COLT: Cyclic Overlapping Lottery Tickets for Faster Pruning of Convolutional Neural Networks
Md. Ismail Hossain, Mohammed Rakib, M. M. Lutfe Elahi, Nabeel Mohammed, Shafin Rahman
TL;DR
COLT introduces Cyclic Overlapping Lottery Tickets, a data-partitioned pruning framework that uses overlapping masks to derive highly sparse subnetworks in fewer pruning rounds while preserving accuracy. By training multiple models on non-overlapping class partitions and intersecting their pruned weights, COLT yields robust, transferable tickets that generalize across datasets and extend to object detection. Across CIFAR-10/100, Tiny ImageNet, ImageNet, and Pascal VOC, COLT achieves comparable performance to LTH at high sparsity but with significantly lower computation time and improved transferability from large to small datasets. This approach reduces training cost and energy while delivering practical, scalable sparse networks for CNNs.
Abstract
Pruning refers to the elimination of trivial weights from neural networks. The sub-networks within an overparameterized model produced after pruning are often called Lottery tickets.
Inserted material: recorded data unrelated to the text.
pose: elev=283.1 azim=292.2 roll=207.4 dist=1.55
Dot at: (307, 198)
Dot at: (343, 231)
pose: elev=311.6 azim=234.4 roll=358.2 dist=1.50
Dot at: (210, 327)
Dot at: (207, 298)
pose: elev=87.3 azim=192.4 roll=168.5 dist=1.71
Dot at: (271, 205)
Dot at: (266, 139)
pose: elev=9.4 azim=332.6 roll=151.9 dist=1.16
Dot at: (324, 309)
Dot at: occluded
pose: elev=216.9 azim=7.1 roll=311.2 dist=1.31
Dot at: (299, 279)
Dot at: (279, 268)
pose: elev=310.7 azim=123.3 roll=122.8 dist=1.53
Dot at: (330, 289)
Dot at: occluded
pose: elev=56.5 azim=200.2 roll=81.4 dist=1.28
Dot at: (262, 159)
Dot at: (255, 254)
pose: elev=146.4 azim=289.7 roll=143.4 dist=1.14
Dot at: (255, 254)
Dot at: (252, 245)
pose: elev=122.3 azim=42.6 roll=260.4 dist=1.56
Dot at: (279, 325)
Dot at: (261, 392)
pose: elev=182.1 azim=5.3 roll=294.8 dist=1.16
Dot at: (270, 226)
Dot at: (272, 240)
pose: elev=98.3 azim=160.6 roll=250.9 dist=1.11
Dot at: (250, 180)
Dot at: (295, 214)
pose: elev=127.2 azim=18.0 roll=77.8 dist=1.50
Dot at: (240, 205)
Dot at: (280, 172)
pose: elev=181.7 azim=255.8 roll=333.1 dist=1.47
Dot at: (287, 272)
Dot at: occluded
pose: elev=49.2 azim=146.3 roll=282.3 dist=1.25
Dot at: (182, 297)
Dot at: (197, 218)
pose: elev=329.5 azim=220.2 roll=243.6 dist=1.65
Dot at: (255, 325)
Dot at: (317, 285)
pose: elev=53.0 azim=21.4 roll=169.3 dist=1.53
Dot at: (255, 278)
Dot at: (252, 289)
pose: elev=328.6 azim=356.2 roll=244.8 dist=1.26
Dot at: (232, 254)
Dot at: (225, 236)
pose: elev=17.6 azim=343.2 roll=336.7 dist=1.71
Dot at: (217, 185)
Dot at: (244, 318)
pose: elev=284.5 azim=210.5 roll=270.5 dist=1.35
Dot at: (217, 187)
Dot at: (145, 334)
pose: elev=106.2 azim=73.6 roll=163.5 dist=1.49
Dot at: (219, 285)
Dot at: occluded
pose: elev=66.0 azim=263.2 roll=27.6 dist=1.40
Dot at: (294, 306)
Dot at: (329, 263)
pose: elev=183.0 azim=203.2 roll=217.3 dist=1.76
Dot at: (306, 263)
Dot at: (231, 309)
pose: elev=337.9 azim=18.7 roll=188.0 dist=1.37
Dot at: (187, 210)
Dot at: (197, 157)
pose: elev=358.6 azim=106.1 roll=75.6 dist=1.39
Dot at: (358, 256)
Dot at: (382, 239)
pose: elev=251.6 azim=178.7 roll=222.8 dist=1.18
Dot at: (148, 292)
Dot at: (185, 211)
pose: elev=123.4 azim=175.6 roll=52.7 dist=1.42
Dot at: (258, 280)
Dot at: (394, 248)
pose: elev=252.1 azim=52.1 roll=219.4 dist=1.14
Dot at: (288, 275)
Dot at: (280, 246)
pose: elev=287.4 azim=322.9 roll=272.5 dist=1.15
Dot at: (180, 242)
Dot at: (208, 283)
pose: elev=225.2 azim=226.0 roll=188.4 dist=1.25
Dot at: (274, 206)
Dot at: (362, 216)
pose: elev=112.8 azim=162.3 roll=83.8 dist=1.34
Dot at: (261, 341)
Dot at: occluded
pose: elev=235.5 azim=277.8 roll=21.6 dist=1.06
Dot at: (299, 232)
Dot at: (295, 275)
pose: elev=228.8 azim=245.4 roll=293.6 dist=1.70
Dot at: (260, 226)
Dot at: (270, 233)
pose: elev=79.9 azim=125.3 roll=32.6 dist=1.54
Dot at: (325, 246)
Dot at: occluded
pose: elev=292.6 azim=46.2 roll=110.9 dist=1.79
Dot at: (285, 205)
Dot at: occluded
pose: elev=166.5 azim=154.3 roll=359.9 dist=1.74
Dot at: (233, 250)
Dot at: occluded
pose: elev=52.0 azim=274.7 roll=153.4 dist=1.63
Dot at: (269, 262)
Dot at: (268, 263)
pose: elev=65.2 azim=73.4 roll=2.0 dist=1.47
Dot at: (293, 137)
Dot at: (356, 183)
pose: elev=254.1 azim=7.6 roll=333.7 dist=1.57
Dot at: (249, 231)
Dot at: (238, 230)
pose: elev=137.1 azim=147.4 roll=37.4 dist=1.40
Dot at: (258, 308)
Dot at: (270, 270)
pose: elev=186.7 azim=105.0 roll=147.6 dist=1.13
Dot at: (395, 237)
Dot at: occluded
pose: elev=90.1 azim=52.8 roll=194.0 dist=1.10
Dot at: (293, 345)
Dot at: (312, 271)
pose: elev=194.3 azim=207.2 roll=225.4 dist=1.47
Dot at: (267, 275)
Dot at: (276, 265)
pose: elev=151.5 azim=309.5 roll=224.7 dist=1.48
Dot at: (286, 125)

This research aims to generate winning lottery tickets from a set of lottery tickets that can achieve similar accuracy to the original unpruned network. We introduce a novel winning ticket called Cyclic Overlapping Lottery Ticket (COLT) by data splitting and cyclic retraining of the pruned network from scratch. We apply a cyclic pruning algorithm that keeps only the overlapping weights of different pruned models trained on different data segments. Our results demonstrate that COLT can achieve similar accuracies (obtained by the unpruned model) while maintaining high sparsities. We show that the accuracy of COLT is on par with the winning tickets of Lottery Ticket Hypothesis (LTH) and, at times, is better. Moreover, COLTs can be generated using fewer iterations than tickets generated by the popular Iterative Magnitude Pruning (IMP) method. In addition, we also notice COLTs generated on large datasets can be transferred to small ones without compromising performance, demonstrating its generalizing capability. We conduct all our experiments on Cifar-10, Cifar-100 & TinyImageNet datasets and report superior performance than the state-of-the-art methods.